If you want to build careers in spoken word, growing spoken word in education is vital. Workshops in schools tend to pay well, and in North America (and just beginning in England) youth slam is a really big deal and is central to the health of the scene. It’s an artform that works really well in a school setting, with its focus on speaking up and speaking out. It’s exciting, and powerful, and political, and it keeps the form contemporary and rich in new ideas. Goldsmiths is now running an MA in Spoken Word Education, but as far I know no Scottish artists have gone after it, and there’s no equivalent in our universities. Spoken word artists tend not to be on the Live Literature Database, even just as a start, even though they’ve now broadened their criteria for us. It’s going to take some time to grow interest and skills in Scotland to do spoken word in education, but I’d love to talk about how we can make a start.

5. Make Slam Work Harder

Our slam scene is pretty eccentric.

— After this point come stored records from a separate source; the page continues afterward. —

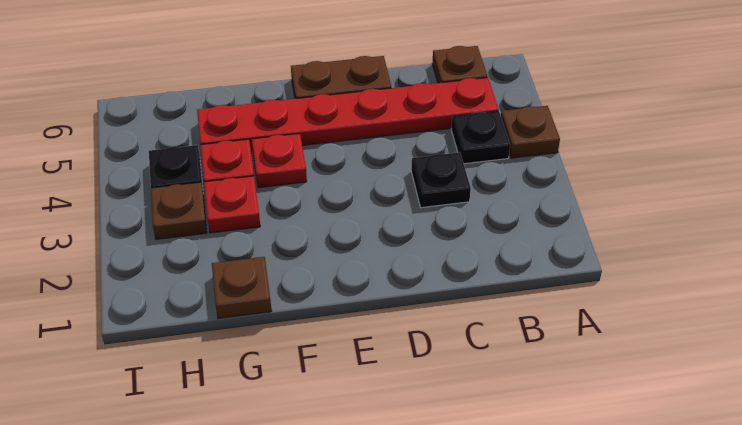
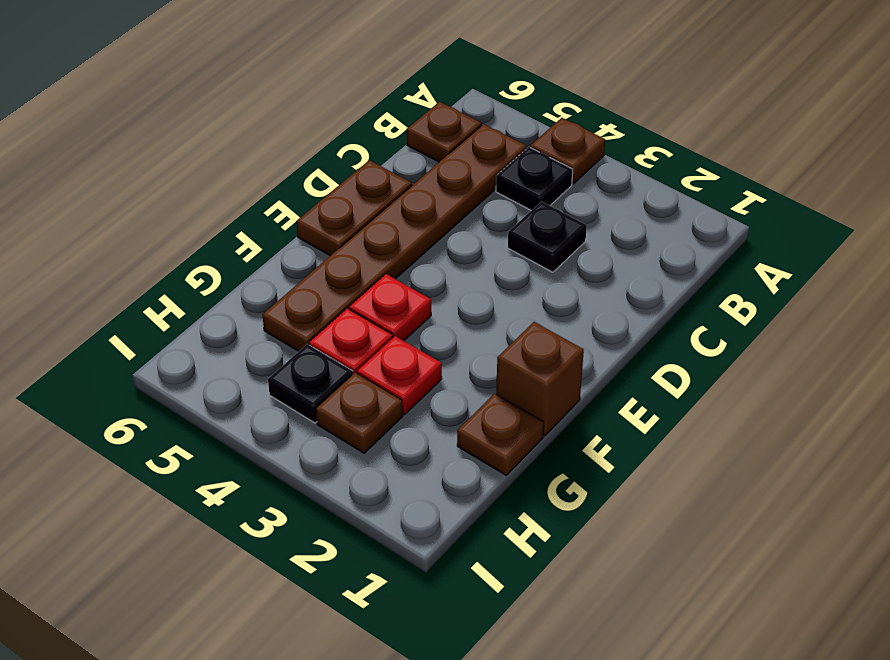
red 1x6 plate [197,78,499,151] -> brown 1x6 plate [263,124,527,351]
none -> brown 1x1 brick [496,322,584,436]

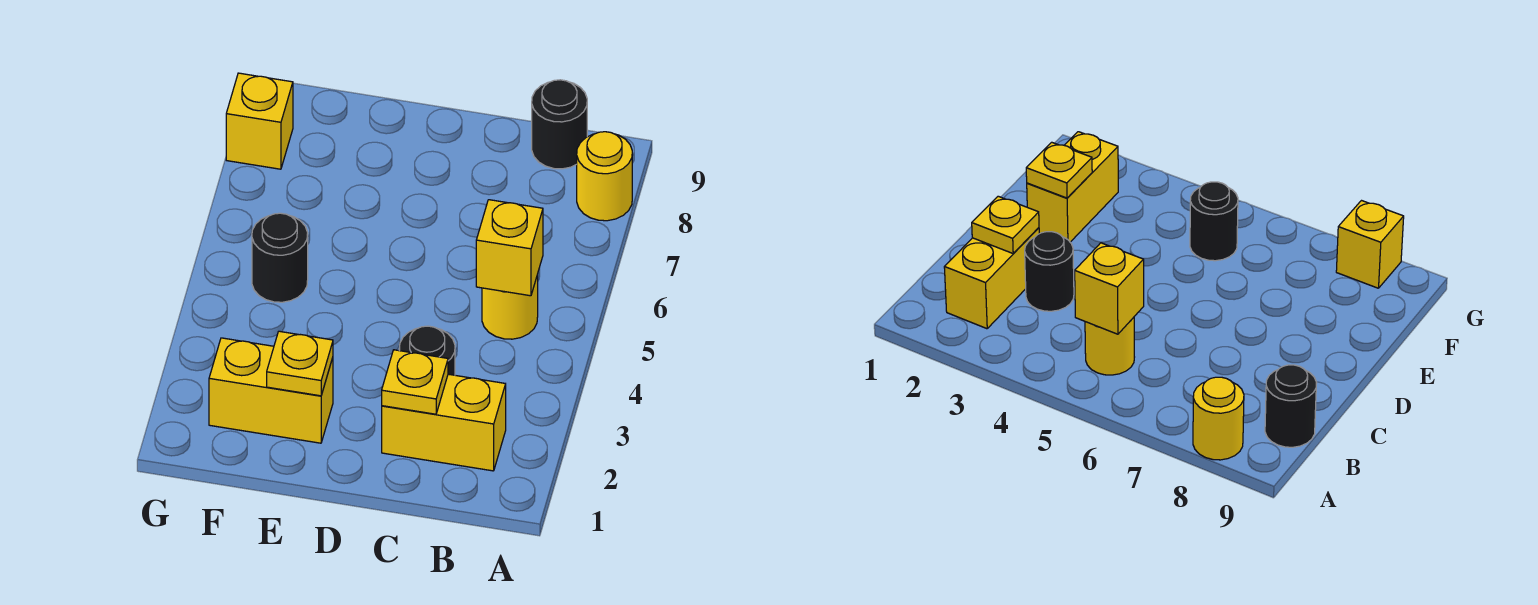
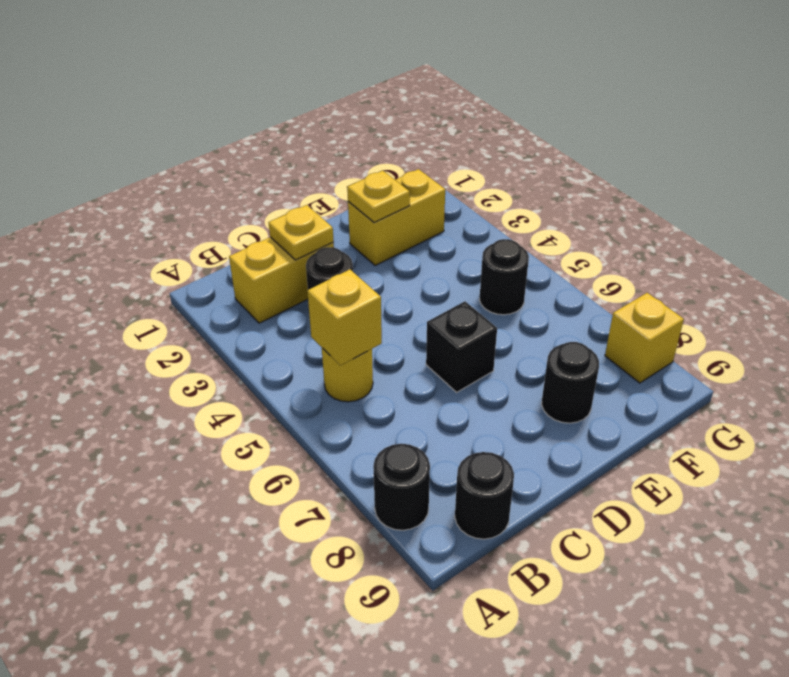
yellow 1x1 round brick [577,132,632,221] -> black 1x1 round brick [373,444,430,530]
none -> black 1x1 brick [426,301,497,392]
none -> black 1x1 round brick [542,342,599,423]

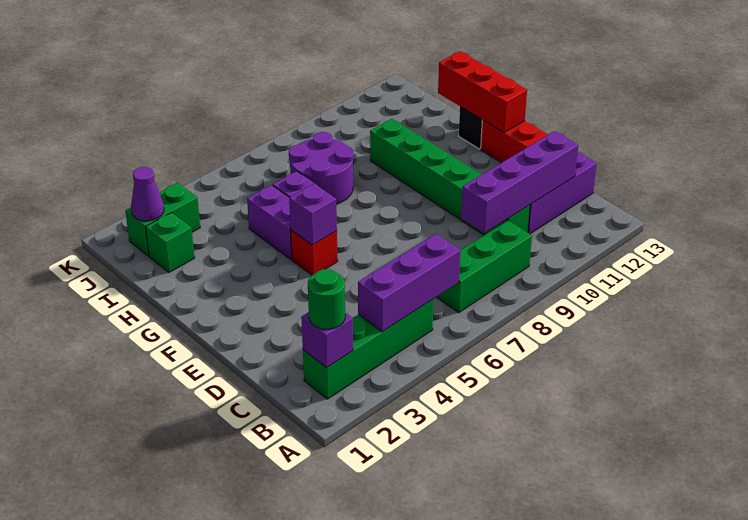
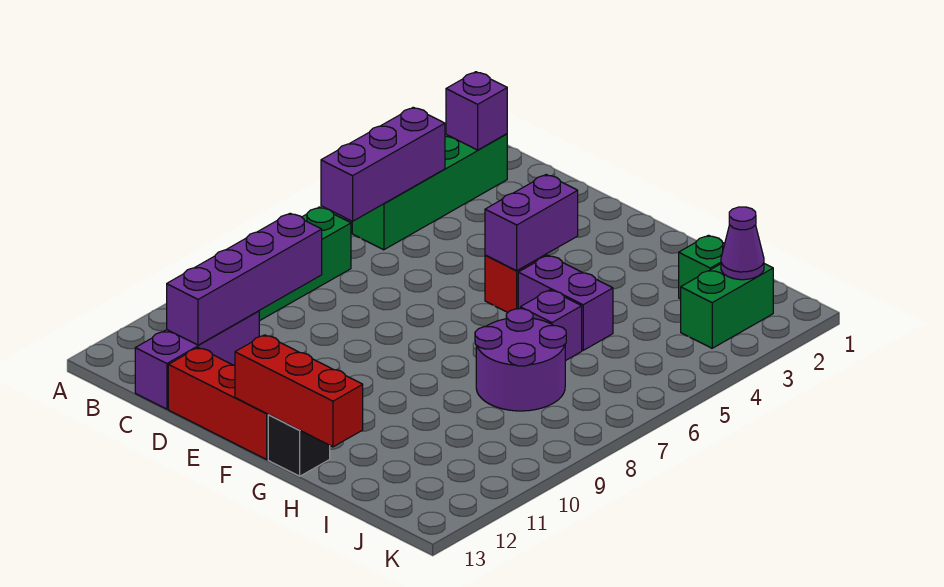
green 1x1 round brick [308,269,345,329] -> none
green 1x6 brick [370,119,530,235] -> none
purple 1x1 brick [289,184,337,245] -> purple 1x2 brick [485,175,578,271]

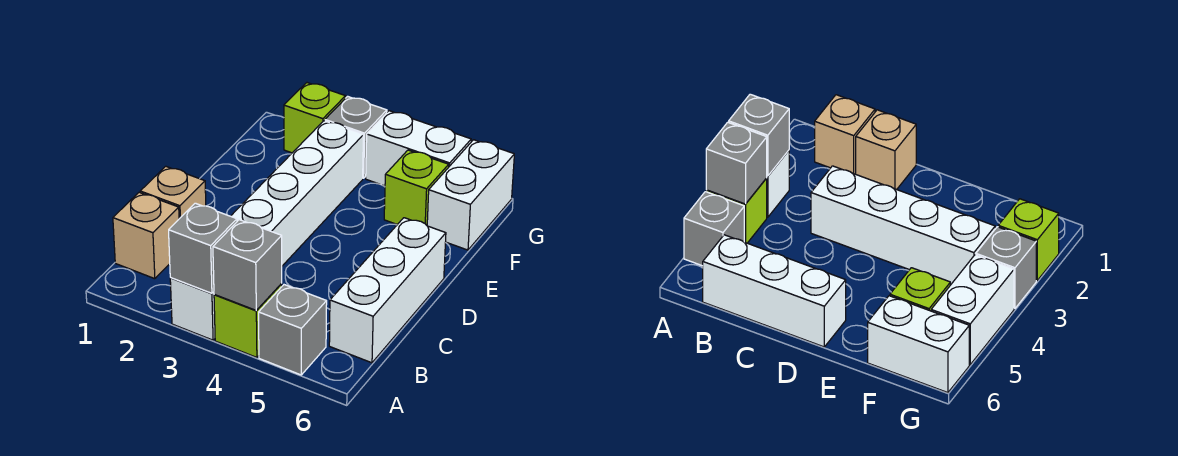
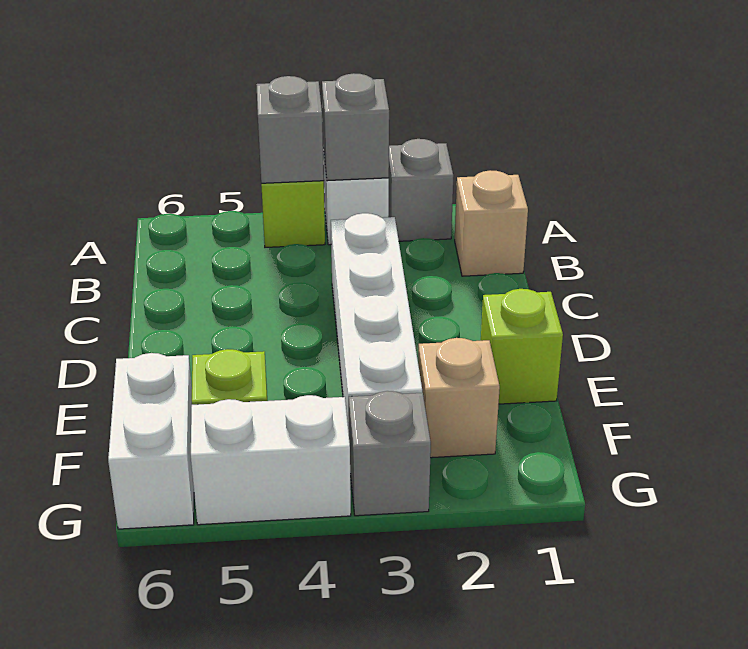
grey 1x1 brick [259,285,327,375] -> grey 1x1 brick moved to [388,139,453,241]
white 1x3 brick [329,218,446,363] -> none
tan 1x1 brick [140,166,206,219] -> tan 1x1 brick moved to [418,338,500,458]
lime 1x1 brick [284,83,346,153] -> lime 1x1 brick moved to [481,289,563,404]

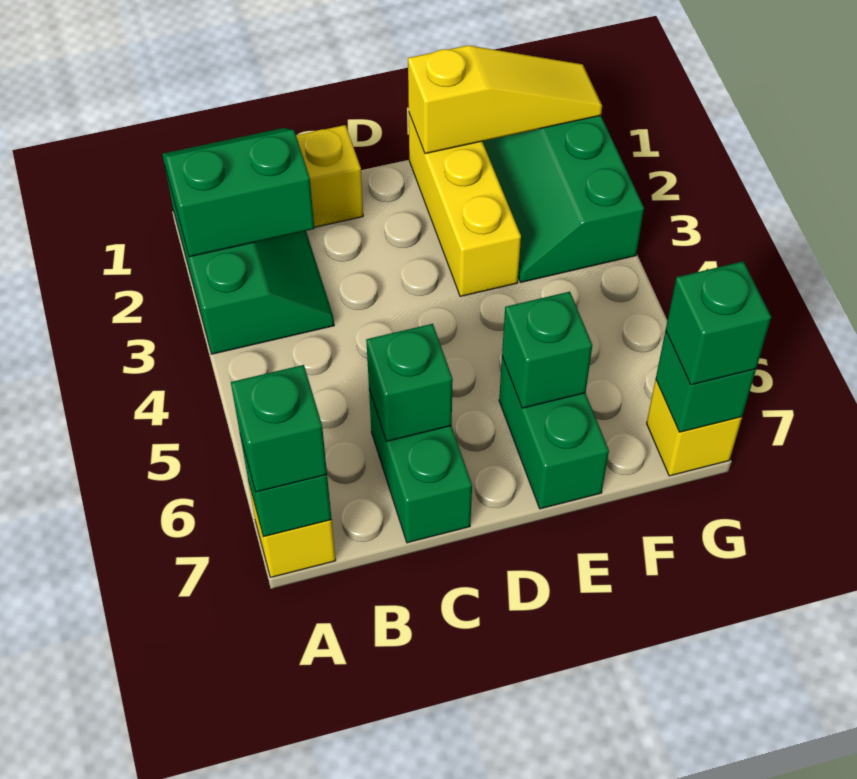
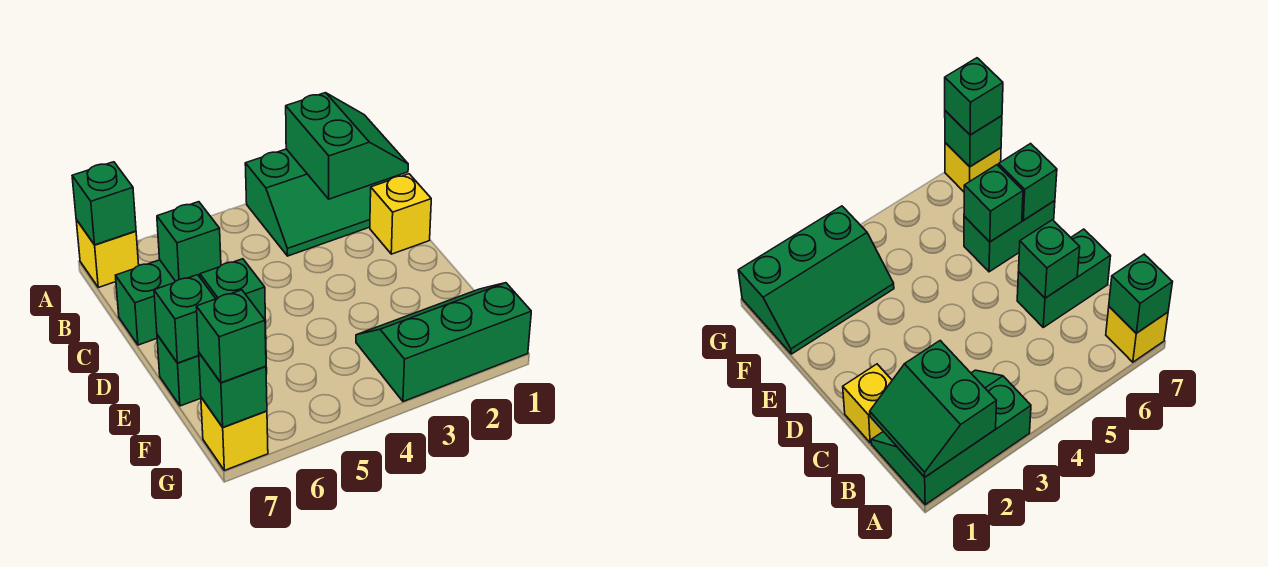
green 1x1 brick [231,365,327,492] -> green 1x1 brick moved to [154,275,216,363]
yellow 1x3 brick [409,114,521,297] -> none
yellow 1x3 slope [408,45,602,154] -> none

Most of our slams are special one-off events, rather than a regular slam series, which is the norm everywhere else I’ve been, and which helps to build a real community around slam. We have a dominant judging and scoring system (pre-picked judges, scores out of 10 in three criteria) that I’ve never seen anywhere else, which runs against the audience-focussed purpose of slam at its founding, and which leaves our slam winners unprepared for the more usual scoring systems in slams everywhere else, including in the international competitions. Bar a couple of acts, we like England have almost no tradition of team performance, which is a major form elsewhere (although this year’s English nationals had a team slam element). All of this keeps our slam scene pretty separate from the rest of the world, even as we’ve finally in the last couple of years begun sending our winners to international championships. We’re not getting youth audiences involved in slam, which risks an aging population of performers; we’re not building a sense of real community and camaraderie around regular events, which makes slam often work against us rather than with us; and we’re not handing slam over to the audience (so how will they ever learn to judge us?) We can make slam work harder for the scene, and we can enjoy it more. I wrote this about how it happens in Ontario, but there are many more people we can learn from too.

6. Keep It Messy

But let’s not let our scene become dependent on slam, or ever homogenous in style. We need a scene that’s diverse in styles as well as performers. This, I think, is one of the things we do best right now. Every spoken word night I go to in Scotland, there’s a real range of different styles on stage, from declamatory slam to comic verse to sonnets to experimentation. We’re also exceptionally good (even if sometimes it doesn’t look like it) at blurring the boundary between page and stage: our poets tend to move more between the two, and tend to share events and books more often. Let’s hold on to all of that. It’s very special.

7. Get More Organised

Back in early summer, I met with Jenny Niven, the new Literature Officer at Creative Scotland, to chat about spoken word in Scotland. She was interested in and encouraging about our scene, and keen to hear from us about ways development could be supported. One thing she encouraged us to think about was ways of getting organisers together, organising together. How can we work together to share touring acts and make them more affordable? Could we put in joint funding bids to support the development of the scene? Could we set up a development body like an Apples & Snakes for Scotland? Could we have a Scottish Festival of Spoken Word? And can we please have a listings site that is clear, easy to use, includes everybody, and brings us new audiences? In 2013 I helped organise an informal Big Blether that brought a lot of organisers together but led to no clear conclusions; maybe it’s time for another, but with clearer actions. But, of course, we’re all tired, and we’re all overstretched, and that makes it hard to get things off the ground. I’d like to join in, but I’m reluctant to pour my energy into getting it started. Where can we begin? Let’s begin.